▶ [Data shown]:
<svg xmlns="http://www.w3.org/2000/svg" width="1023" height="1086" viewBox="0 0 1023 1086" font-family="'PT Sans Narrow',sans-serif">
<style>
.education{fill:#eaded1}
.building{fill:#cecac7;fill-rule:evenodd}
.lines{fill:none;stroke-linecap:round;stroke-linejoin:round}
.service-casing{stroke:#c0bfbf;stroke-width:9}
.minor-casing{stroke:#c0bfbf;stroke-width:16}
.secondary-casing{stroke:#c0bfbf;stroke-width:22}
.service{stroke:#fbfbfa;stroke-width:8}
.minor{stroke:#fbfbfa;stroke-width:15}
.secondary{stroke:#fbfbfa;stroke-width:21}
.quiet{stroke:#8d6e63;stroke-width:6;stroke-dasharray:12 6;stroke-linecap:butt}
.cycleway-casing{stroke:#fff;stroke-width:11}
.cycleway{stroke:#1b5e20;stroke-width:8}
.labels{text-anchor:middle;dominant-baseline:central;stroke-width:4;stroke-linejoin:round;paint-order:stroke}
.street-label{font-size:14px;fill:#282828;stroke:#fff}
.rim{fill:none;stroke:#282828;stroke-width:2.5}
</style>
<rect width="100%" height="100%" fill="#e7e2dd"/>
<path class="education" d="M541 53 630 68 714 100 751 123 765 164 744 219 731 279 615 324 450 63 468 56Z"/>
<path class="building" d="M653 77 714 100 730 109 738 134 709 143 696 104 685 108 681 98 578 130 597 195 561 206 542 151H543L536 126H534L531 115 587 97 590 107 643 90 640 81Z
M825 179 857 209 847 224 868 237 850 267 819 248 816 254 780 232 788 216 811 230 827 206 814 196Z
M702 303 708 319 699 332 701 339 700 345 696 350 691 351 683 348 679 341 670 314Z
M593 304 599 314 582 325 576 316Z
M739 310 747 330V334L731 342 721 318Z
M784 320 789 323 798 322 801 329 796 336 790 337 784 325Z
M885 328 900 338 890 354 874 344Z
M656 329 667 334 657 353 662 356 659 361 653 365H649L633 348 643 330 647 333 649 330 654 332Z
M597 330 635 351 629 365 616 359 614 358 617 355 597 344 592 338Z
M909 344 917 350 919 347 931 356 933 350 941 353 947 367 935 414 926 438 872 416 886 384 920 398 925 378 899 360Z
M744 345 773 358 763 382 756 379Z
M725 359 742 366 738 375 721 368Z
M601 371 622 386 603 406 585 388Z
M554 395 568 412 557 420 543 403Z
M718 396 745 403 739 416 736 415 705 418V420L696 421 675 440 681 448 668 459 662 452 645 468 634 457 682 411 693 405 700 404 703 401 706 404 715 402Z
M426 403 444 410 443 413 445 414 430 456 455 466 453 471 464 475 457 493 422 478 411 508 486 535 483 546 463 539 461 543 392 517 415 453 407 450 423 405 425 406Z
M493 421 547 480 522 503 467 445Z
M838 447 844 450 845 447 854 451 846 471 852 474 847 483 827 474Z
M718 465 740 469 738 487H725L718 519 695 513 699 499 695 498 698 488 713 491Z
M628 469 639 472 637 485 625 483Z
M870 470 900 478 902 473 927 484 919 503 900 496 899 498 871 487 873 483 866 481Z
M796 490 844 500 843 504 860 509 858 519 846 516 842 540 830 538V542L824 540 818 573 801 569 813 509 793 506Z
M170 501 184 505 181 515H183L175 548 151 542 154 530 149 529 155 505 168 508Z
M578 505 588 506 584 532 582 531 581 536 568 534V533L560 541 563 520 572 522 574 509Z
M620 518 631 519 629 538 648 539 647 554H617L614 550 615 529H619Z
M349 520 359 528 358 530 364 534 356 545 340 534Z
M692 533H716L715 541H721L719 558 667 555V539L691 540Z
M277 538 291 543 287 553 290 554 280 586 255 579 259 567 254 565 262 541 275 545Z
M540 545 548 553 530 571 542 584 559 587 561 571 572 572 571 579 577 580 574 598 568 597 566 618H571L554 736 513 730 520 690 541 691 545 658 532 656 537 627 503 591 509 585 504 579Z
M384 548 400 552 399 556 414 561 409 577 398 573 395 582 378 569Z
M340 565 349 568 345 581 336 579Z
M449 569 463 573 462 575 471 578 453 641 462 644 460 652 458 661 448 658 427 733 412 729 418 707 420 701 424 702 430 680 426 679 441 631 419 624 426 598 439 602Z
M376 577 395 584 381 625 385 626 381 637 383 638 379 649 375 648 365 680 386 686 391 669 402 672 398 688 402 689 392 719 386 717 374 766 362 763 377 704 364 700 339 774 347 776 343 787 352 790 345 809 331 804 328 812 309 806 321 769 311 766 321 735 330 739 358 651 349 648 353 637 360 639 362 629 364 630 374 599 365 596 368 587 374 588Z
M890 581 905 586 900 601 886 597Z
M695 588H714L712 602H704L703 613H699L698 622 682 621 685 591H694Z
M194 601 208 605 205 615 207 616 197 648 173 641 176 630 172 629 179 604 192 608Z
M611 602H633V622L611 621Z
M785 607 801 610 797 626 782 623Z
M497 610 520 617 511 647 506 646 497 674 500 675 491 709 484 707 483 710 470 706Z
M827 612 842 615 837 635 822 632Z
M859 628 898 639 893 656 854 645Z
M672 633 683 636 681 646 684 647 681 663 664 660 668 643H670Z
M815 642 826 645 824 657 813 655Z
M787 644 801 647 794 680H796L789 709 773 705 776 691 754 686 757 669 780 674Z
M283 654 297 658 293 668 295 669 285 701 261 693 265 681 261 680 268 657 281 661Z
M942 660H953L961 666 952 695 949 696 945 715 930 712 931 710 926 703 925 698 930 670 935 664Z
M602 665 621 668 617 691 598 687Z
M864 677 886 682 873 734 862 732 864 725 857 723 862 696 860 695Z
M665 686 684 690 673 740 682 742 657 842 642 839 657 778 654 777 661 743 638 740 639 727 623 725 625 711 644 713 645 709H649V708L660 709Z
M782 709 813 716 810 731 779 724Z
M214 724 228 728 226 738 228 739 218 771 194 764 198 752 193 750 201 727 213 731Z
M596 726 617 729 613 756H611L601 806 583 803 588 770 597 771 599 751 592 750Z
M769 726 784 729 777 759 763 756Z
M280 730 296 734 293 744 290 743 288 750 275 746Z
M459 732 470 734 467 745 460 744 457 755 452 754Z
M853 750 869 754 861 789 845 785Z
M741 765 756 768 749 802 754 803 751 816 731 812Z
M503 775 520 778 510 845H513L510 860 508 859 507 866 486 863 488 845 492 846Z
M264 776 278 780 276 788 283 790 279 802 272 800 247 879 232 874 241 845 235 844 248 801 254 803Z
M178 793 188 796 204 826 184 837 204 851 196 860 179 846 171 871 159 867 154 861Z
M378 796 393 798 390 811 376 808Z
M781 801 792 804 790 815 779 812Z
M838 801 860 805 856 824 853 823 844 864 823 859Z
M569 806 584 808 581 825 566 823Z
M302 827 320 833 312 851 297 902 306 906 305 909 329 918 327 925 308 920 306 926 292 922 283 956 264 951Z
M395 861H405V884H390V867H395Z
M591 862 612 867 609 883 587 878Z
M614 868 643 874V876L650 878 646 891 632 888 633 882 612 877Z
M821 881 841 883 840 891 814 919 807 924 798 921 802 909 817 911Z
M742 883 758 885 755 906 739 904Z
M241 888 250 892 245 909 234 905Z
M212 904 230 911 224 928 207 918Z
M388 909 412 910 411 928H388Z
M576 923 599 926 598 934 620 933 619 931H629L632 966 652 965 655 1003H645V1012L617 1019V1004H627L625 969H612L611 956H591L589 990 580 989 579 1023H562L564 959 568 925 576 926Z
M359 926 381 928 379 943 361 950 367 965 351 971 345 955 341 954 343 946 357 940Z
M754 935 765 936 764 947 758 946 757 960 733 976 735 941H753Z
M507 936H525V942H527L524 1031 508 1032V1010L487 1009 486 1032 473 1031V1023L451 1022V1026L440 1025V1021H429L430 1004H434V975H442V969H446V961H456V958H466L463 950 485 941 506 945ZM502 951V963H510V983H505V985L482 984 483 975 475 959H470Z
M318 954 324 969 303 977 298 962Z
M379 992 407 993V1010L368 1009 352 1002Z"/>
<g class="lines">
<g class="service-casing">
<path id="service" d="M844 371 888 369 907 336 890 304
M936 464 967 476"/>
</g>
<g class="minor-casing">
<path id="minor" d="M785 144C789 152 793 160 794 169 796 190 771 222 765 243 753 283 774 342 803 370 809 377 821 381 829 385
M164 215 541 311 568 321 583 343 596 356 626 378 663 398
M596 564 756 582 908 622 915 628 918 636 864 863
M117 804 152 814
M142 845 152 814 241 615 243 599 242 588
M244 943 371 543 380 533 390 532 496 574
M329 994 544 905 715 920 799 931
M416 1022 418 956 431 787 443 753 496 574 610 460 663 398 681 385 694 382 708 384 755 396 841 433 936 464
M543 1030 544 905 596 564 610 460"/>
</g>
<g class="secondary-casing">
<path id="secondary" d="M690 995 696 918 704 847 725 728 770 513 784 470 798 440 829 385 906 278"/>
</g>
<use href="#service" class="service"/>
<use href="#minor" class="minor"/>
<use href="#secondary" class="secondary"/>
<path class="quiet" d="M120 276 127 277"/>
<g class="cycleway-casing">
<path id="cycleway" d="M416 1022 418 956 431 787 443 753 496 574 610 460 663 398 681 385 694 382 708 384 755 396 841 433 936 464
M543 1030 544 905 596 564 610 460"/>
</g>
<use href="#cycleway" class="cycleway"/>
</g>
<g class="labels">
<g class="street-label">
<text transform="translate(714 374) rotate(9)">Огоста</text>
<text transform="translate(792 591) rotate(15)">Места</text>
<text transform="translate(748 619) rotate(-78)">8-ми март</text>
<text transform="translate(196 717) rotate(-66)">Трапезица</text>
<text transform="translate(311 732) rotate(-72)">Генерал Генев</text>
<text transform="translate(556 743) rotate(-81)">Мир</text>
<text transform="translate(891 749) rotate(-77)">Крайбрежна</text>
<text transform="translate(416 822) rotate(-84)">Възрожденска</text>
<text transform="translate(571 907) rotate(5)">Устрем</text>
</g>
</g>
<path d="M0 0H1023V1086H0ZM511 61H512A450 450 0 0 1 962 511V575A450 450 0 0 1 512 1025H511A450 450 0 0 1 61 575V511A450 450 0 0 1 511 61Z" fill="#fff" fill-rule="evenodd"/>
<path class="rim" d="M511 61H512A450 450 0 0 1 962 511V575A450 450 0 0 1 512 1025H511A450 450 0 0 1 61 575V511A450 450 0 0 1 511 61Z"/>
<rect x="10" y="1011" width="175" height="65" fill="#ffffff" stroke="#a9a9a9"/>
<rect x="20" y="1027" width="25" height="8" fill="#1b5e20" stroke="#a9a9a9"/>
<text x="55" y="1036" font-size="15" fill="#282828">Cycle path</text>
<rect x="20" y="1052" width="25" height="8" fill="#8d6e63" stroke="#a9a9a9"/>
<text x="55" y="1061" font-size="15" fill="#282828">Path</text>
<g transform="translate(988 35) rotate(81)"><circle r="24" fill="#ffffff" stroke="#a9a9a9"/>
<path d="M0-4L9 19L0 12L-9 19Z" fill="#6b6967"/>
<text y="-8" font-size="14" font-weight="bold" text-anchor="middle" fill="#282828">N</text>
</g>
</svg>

▶ [What is expected]:
Copy, from the material, each line that holds the string "lines".

▶ [Result of the task]:
.lines{fill:none;stroke-linecap:round;stroke-linejoin:round}
<g class="lines">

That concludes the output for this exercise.